Idealism’s first cousin is rebellion. The tragedy of rebellion is that it doesn’t accept the limitations of reality, and narrows down the rebel’s word view into a simplified version of morality and ethics. None are more idealistic than the young, but less realistic. Both Rohith Vemula and Kanhaiya Kumar are victims of their sense of reality. Such is how seeds of rebellion are sown, in the fertile imagination of young minds, only to wither later in the fiery summer of reality.
Except for Wikipedia, neither student will be an eternal icon of freedom of speech. Like vultures, political parties pick the flesh off their victimhood, leaving bare bones of disillusionment behind. It’s only a matter of time before the TV cameras swing their focus to another gangrape or truant buffaloes.
How many of us remember Rajeev Goswami? He was a Delhi University student who set himself on fire and became the fiery symbol of the anti-Mandal student protests against job reservations for backward castes. The photograph of the blazing dissident, the flames licking his face and blue shirt like a ravenous seduction of martyrdom, was printed and reprinted ad nauseam in the media. But as time passed, Goswami went on to become a footnote in the pamphlets of protest. He died a few years later from the effects of the burns, unmourned except for his widow, and a fatherless child.
What a tragic asterisk in the narrative of rebellion!
So will Vemula be. Kanhaiya may get a ticket from the CPI(M) or Congress in 2019. And the career liberals who cry intolerance and apartheid will find another cadaver. This is the grimness of realism and the pathos of idealism.
Student activism has been a springboard for many young activists to dive into the national politics. Revolution devours its children. Violence has always been a hallmark of Left student activism. The idealistic pioneering Naxalites of the 70s were mostly students who wanted to clean India with a tsunami of blood. Many were shot like dogs in forests and ravines. Some, like former student-Naxalite Philip M Prasad, turned to spirituality and Sanskrit.
The Indian student has once again become a symbol of the nationalist argument. Earlier, the symbols of vote-catching were Muslims, Dalits, tribals and women. In today’s churning, all these have come together in the form of the student, as a polarising factor. Dangerously, they have become victims of political and anti-national agendas. The divide between the Congress-Left forces and BJP is so sharply defined as never before. The former are on the backfoot. The government, hitherto fumbling in its responses to loony fringe speeches, the Ayodhya issue and Pakistan, discovered its own Durga moment in Smriti Irani’s speech. Rahul Gandhi, the unthinking Don Quixote who rushed to play suicide politics, is silent. The Left is desperate to end the parliamentary debate on the issue, with elections due in Kerala and West Bengal.

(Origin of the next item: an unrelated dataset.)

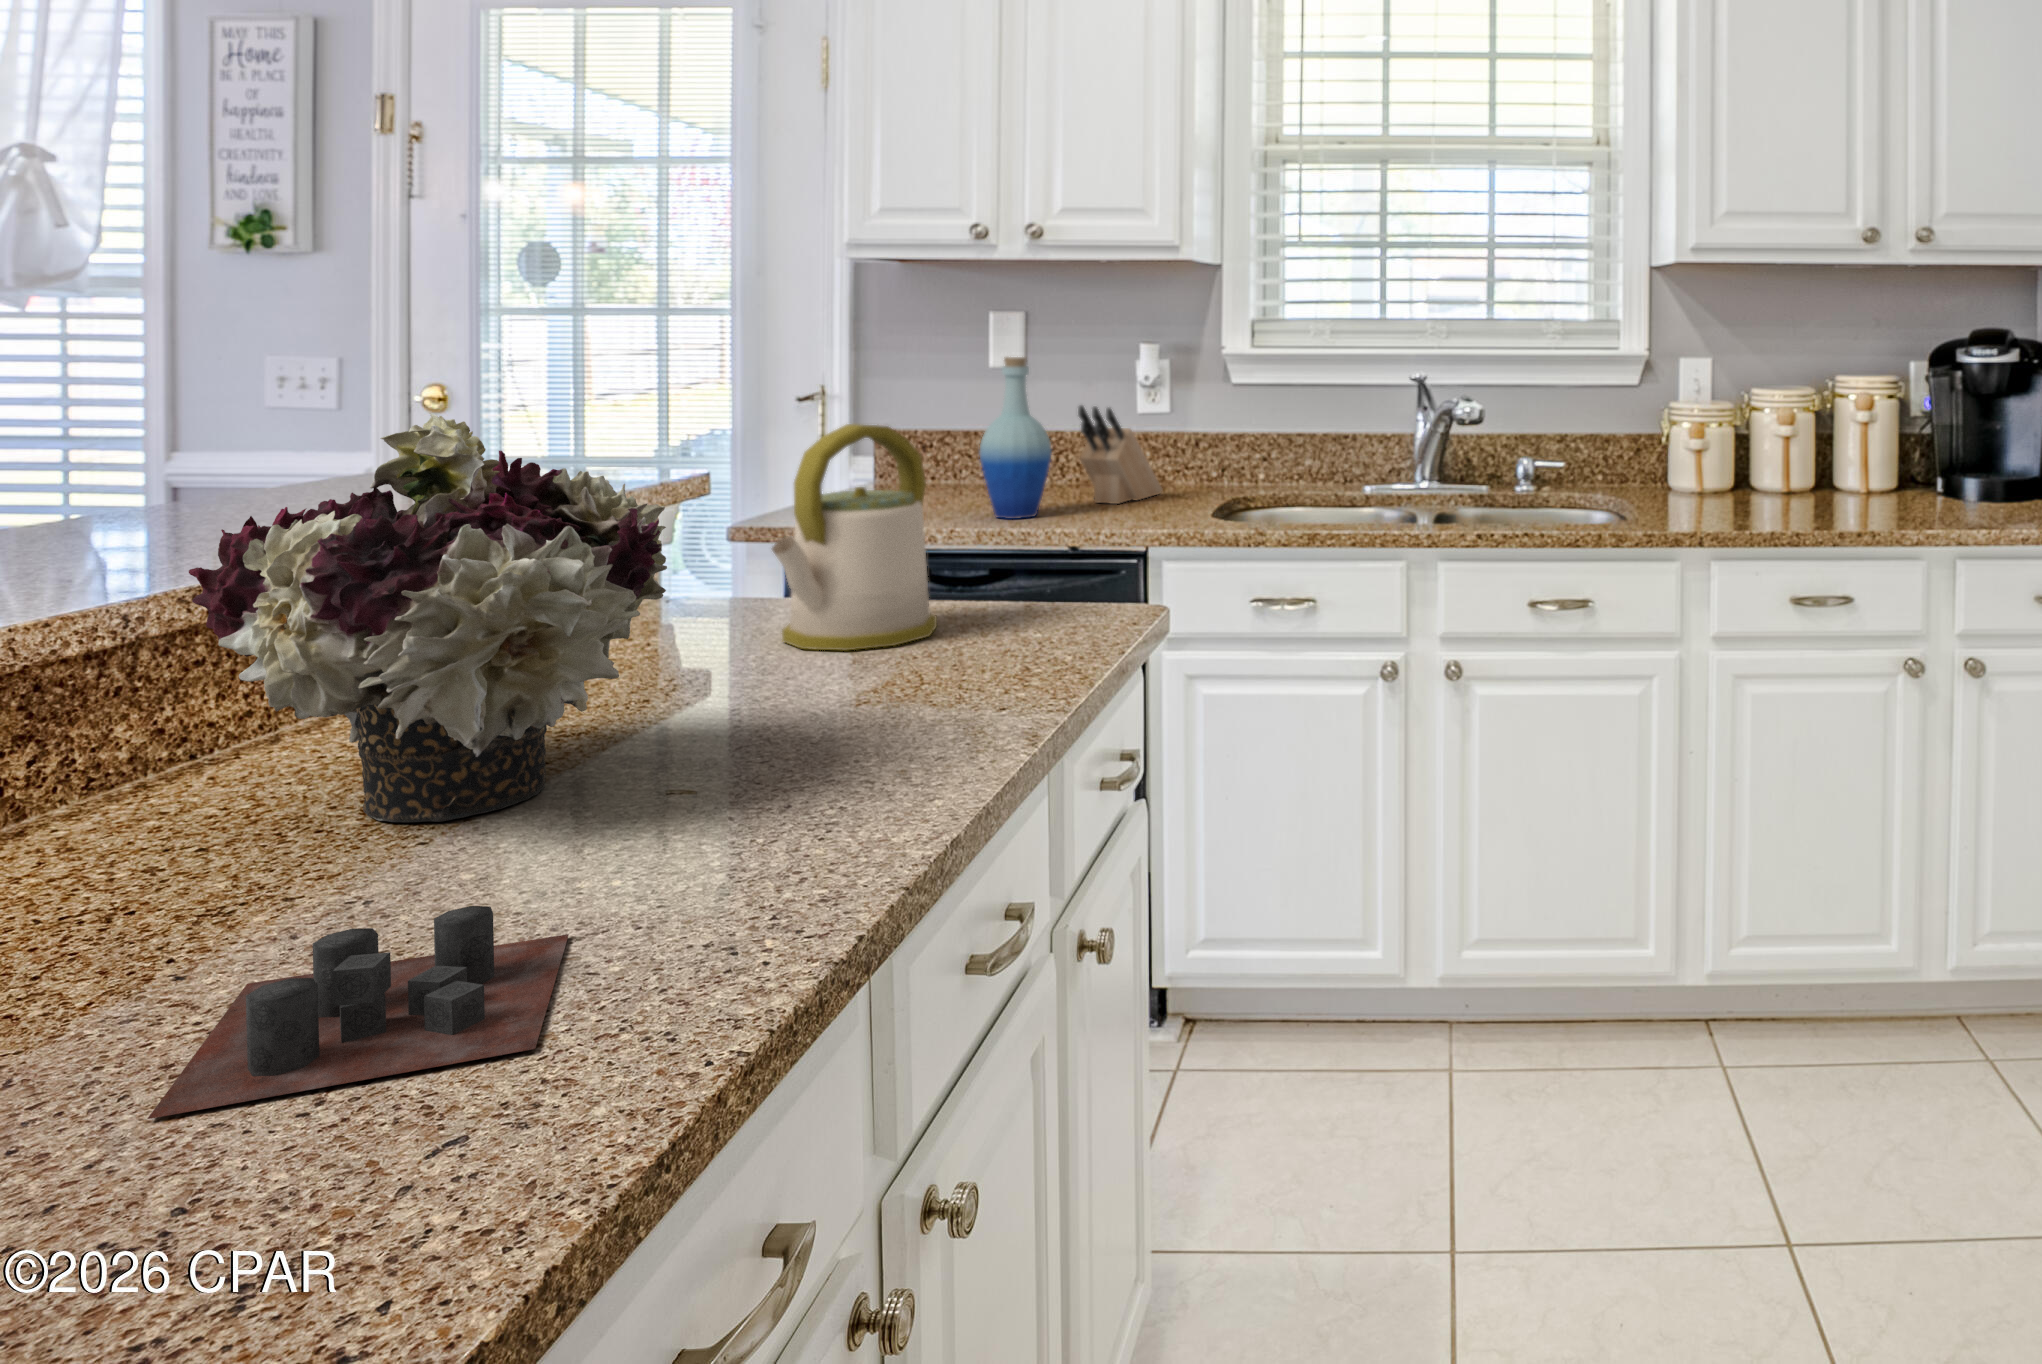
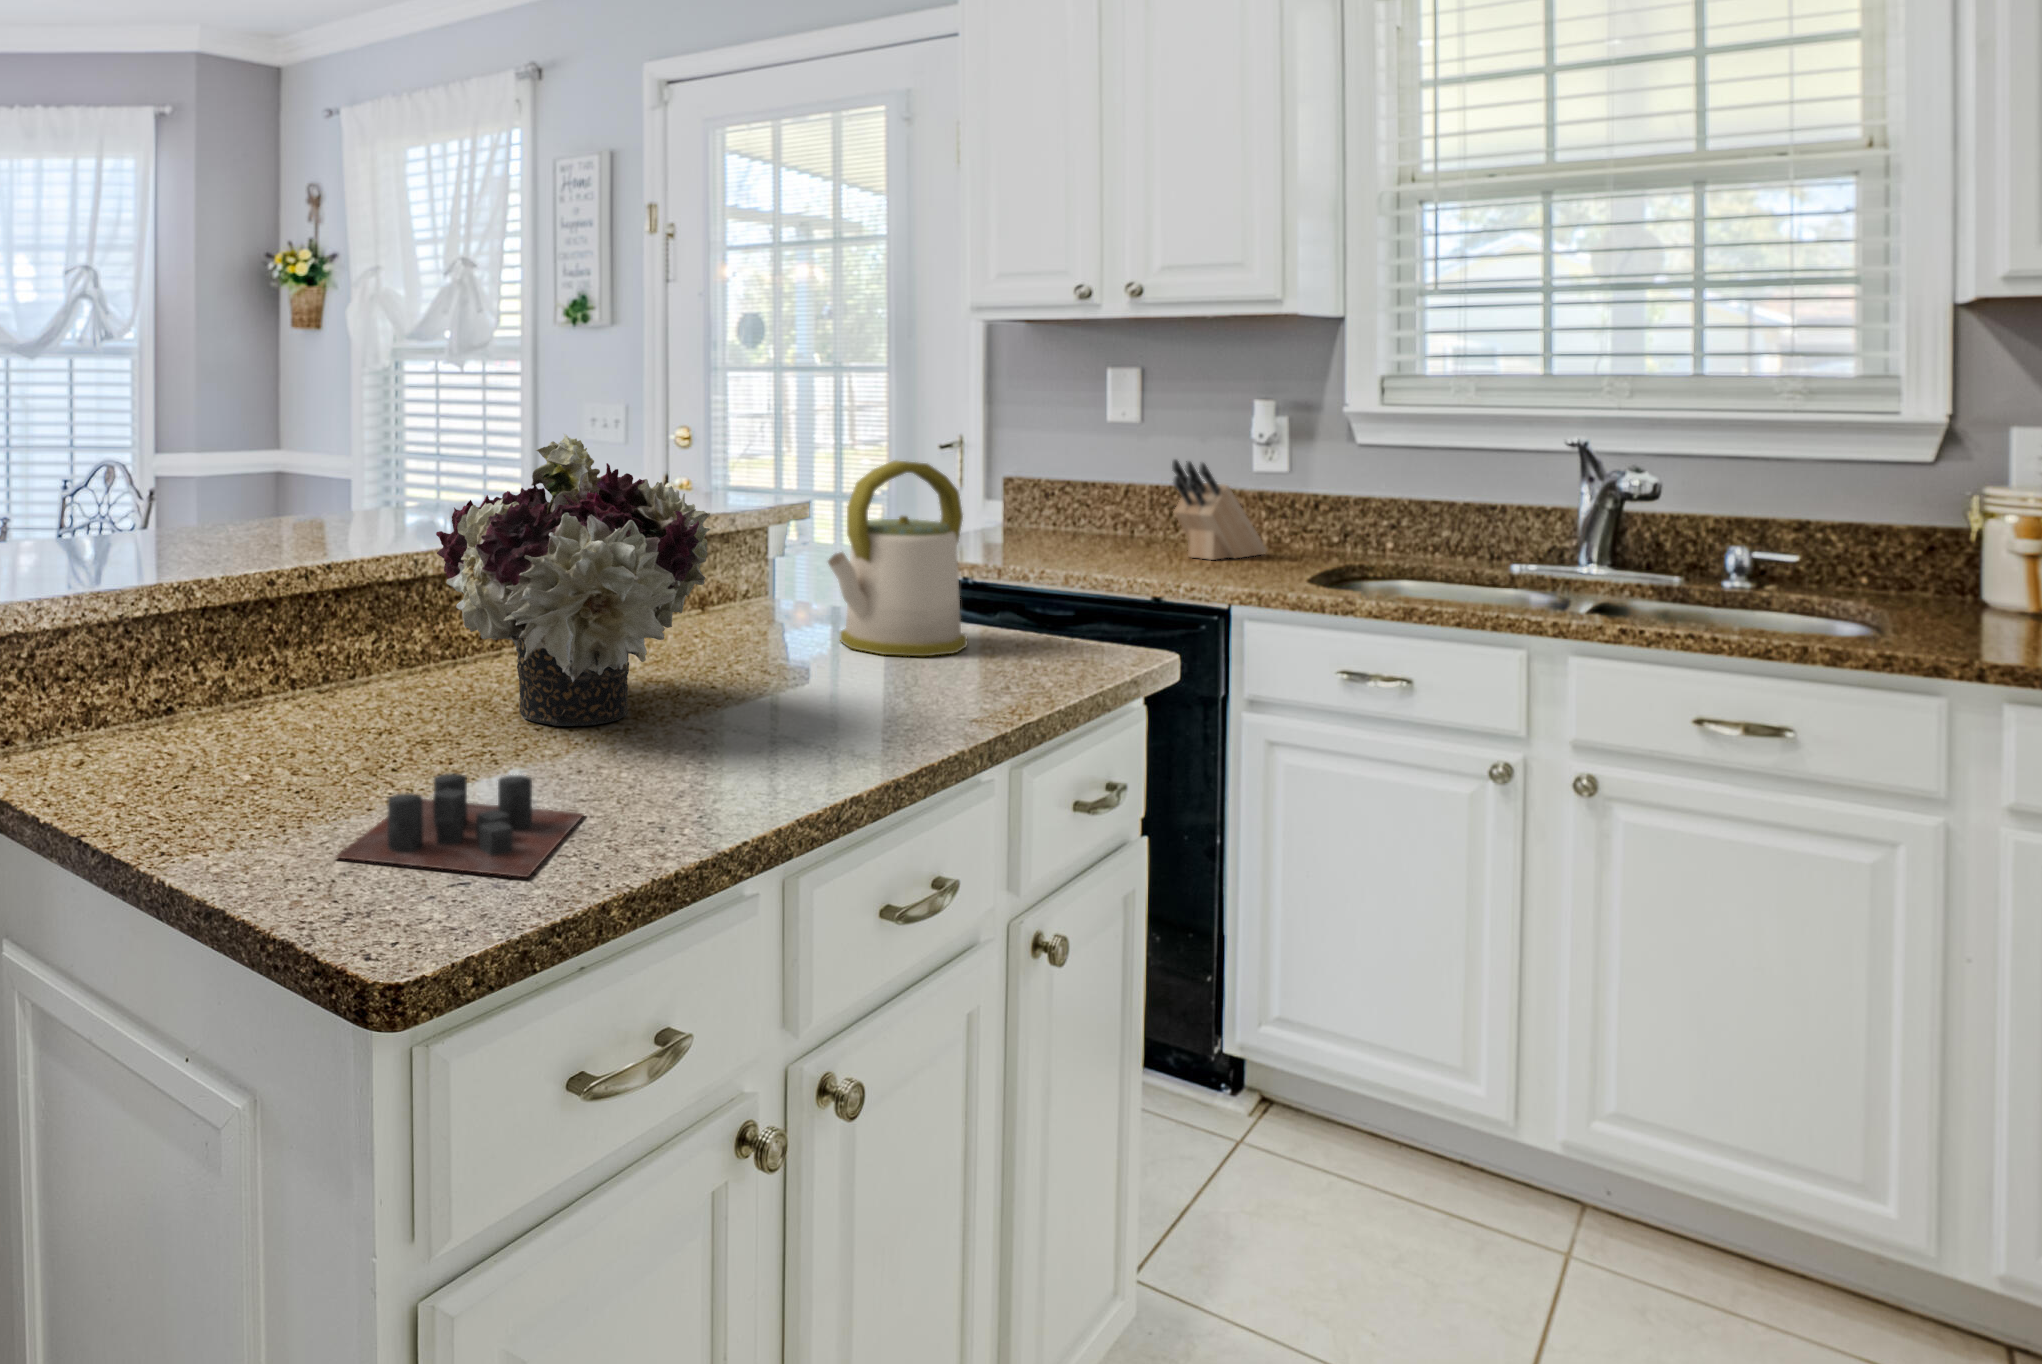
bottle: present [980,357,1051,519] -> none [1070,410,1140,565]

Now is the chance for the Modi government to marry nationalism and education with development. Encourage students, their politics apart, to work together to make Mother India proud of its young as a reward for the nourishment it gives them. Decades of reservation politics and neglect of career-oriented education have disempowered them. History has given the BJP a chance to convert idealism into reality, and punish those who seek the destruction of the nation in the name of Kashmir or Communism. India will not accept any apology if the moment passes unseized.